One of my mice is routinely biting me. I've not been biten before by a mouse..... a nible here and there but thats more like a tasting nibble. This is biting. The little bar stewart just bites me. It doesn't hurt as he is a baby but draws blood. He is a fuzzy but there are 3 other fuzzys and they don't bite....just him










Why is he biting me ? and what can I do ?


----------



## SarahC (Oct 3, 2008)

it's not uncommon for mice under 4 weeks old to bite.When handling hold it by the tail and transfer it to a covered arm or leg instead of the hand.Do it quick so that it doen't curl round and get you.It will attempt to bite your arm or leg but will gradually grow out of it and be like all the rest.


----------



## yyoung (Mar 30, 2009)

This little bugger is 5 weeks old and has been handled from extremely early but about a week ago it bit me for the first time and then it has attempted to bite me a couple of times since. Today was a surprise as it had been running up my arm and then ran down and bit the back of my thumb. Not wanting to over dramatise the situation as it really doesn't hurt and these mice will be staying with me so no problems for a new owner but I am just idly curious why the little demon is biting me. There were 15 babies between the 2 mums and none of the others are biting. Could he be hurting or frightened or is he just a bar stewart ?


----------



## SarahC (Oct 3, 2008)

Who knows,I doubt it's hurting.Just a wild one.I've got a few wild reds.They don't bite but I have to be very cautious when I take the lid off the cage.They don't calm until about 12 weeks.Two are at large,spotted in the spare room,bathroom and on the curtains in my sons room.I've set a catchem alive trap today but I think they will be mad as hatters when I get them back.Some just aren't cut from the docile cloth.


----------



## yyoung (Mar 30, 2009)

:lol: :lol: :lol:

Funny thing is this boy was the friendliest mouse up until a week ago. Do boy mice hit 'teenage' times by any chance ? Just wondered if maybe his hormones are getting the better of him currentley ?


----------



## yyoung (Mar 30, 2009)

I've had to remove this little bugger from the cage as there was some rather unpleasant fighting going on and this has resulted in 2 of the mice having little wounds. After careful observation it would appear that this little guy is actually the one being picked on and I've also noticed he is sneezing and generally looks crap actually.

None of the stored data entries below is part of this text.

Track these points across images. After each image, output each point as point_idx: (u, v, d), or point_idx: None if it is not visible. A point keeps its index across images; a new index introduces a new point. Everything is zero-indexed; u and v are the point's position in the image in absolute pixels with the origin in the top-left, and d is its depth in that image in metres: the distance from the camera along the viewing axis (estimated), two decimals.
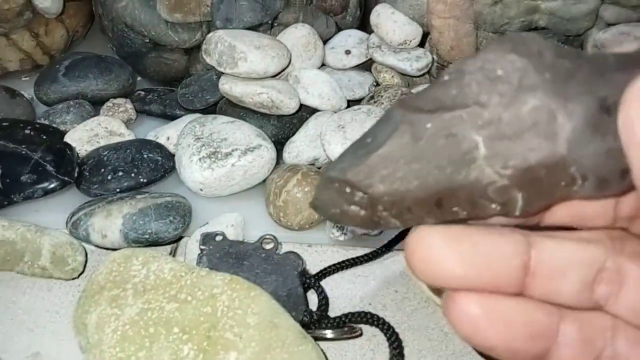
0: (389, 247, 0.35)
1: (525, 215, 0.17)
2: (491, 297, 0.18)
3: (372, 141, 0.17)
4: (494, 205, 0.17)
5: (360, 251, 0.36)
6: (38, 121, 0.43)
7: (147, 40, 0.46)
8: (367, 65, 0.46)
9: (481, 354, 0.30)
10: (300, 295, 0.31)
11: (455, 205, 0.17)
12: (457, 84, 0.16)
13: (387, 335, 0.30)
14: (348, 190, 0.17)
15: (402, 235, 0.35)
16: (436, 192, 0.17)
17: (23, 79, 0.50)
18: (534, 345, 0.18)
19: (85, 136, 0.41)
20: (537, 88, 0.16)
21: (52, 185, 0.35)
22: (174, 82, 0.48)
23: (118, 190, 0.37)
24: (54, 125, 0.42)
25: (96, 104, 0.45)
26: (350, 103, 0.44)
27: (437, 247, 0.17)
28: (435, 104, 0.16)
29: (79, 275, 0.33)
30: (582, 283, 0.19)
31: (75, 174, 0.37)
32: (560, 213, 0.19)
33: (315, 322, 0.31)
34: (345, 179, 0.17)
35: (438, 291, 0.19)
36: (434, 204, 0.17)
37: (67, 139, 0.40)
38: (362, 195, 0.17)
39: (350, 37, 0.47)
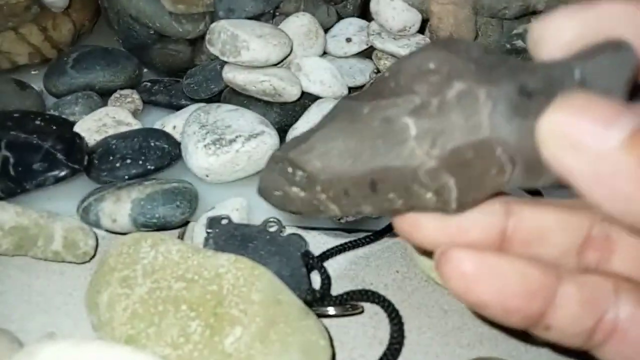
0: (390, 229, 0.36)
1: (463, 209, 0.18)
2: (485, 253, 0.18)
3: (316, 126, 0.18)
4: (429, 195, 0.17)
5: (361, 234, 0.37)
6: (48, 112, 0.44)
7: (152, 32, 0.47)
8: (368, 53, 0.47)
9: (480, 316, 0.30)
10: (304, 275, 0.32)
11: (390, 191, 0.18)
12: (395, 77, 0.18)
13: (388, 312, 0.31)
14: (290, 170, 0.18)
15: None
16: (369, 171, 0.18)
17: (32, 72, 0.51)
18: (530, 304, 0.18)
19: (94, 126, 0.42)
20: (463, 75, 0.17)
21: (62, 173, 0.37)
22: (179, 72, 0.49)
23: (126, 177, 0.38)
24: (63, 116, 0.43)
25: (104, 95, 0.46)
26: (352, 90, 0.45)
27: (419, 216, 0.19)
28: (375, 95, 0.18)
29: (90, 259, 0.35)
30: (564, 249, 0.19)
31: (85, 162, 0.38)
32: None
33: (318, 300, 0.32)
34: (286, 156, 0.18)
35: (427, 252, 0.20)
36: (369, 187, 0.18)
37: (77, 129, 0.41)
38: (302, 174, 0.18)
39: (351, 25, 0.48)
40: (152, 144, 0.39)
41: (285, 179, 0.19)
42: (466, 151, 0.17)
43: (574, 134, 0.15)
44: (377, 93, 0.18)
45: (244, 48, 0.40)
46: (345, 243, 0.36)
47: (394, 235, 0.36)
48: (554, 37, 0.17)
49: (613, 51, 0.16)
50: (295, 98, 0.42)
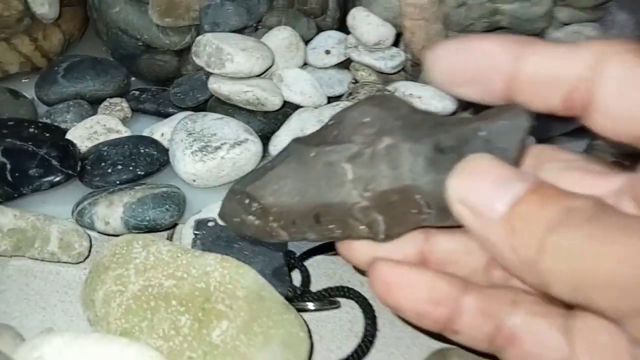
0: None
1: (389, 239, 0.21)
2: (404, 267, 0.21)
3: (271, 164, 0.22)
4: (362, 227, 0.21)
5: None
6: (41, 120, 0.46)
7: (140, 43, 0.50)
8: (346, 64, 0.50)
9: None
10: (285, 273, 0.35)
11: (330, 223, 0.21)
12: (337, 127, 0.21)
13: (363, 307, 0.34)
14: (247, 201, 0.22)
15: None
16: (314, 207, 0.21)
17: (23, 81, 0.53)
18: (436, 310, 0.21)
19: (86, 133, 0.44)
20: (392, 131, 0.20)
21: (57, 179, 0.39)
22: (167, 81, 0.51)
23: (118, 182, 0.40)
24: (56, 124, 0.45)
25: (94, 103, 0.48)
26: (331, 99, 0.47)
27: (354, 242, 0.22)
28: (320, 140, 0.21)
29: (84, 259, 0.37)
30: (472, 269, 0.22)
31: (78, 168, 0.40)
32: None
33: (298, 296, 0.34)
34: (245, 190, 0.21)
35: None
36: (313, 219, 0.21)
37: (69, 136, 0.43)
38: (257, 205, 0.21)
39: (330, 38, 0.51)
40: (142, 151, 0.42)
41: (243, 208, 0.22)
42: (392, 195, 0.20)
43: (470, 201, 0.18)
44: (322, 138, 0.21)
45: (229, 60, 0.43)
46: (325, 243, 0.38)
47: None
48: (436, 64, 0.21)
49: (511, 116, 0.20)
50: (277, 107, 0.44)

I've put him in a tub on his own with some toys and a wheel and a cuddly toy for company and he seems to be quite enjoying the peace. The other tub seems peaceful for the moment !

Do you think the reason he has been biting is because he was getting picked on and is frightened ? He's not looking great but he does seem a bit happier now.


----------



## Kage Davies (Dec 21, 2008)

Quite possibly. Maybe he thought you were going to attack him, and acted in kind. And if he feels a bit crap, then...


----------